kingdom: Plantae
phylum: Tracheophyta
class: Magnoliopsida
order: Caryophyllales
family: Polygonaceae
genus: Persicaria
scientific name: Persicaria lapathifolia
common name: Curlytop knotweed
-.-.-
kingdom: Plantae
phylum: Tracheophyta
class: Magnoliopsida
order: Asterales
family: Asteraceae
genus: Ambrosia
-.-.-
Task directions: Output the lines from the one holding "order: Caryophyllales" through the one holding "common name: Curlytop knotweed", both included, as a Markdown table with the columns Number and Record line, skipping any blank lines.

Completed exercise:
| Number | Record line |
|---|---|
| 1 | order: Caryophyllales |
| 2 | family: Polygonaceae |
| 3 | genus: Persicaria |
| 4 | scientific name: Persicaria lapathifolia |
| 5 | common name: Curlytop knotweed |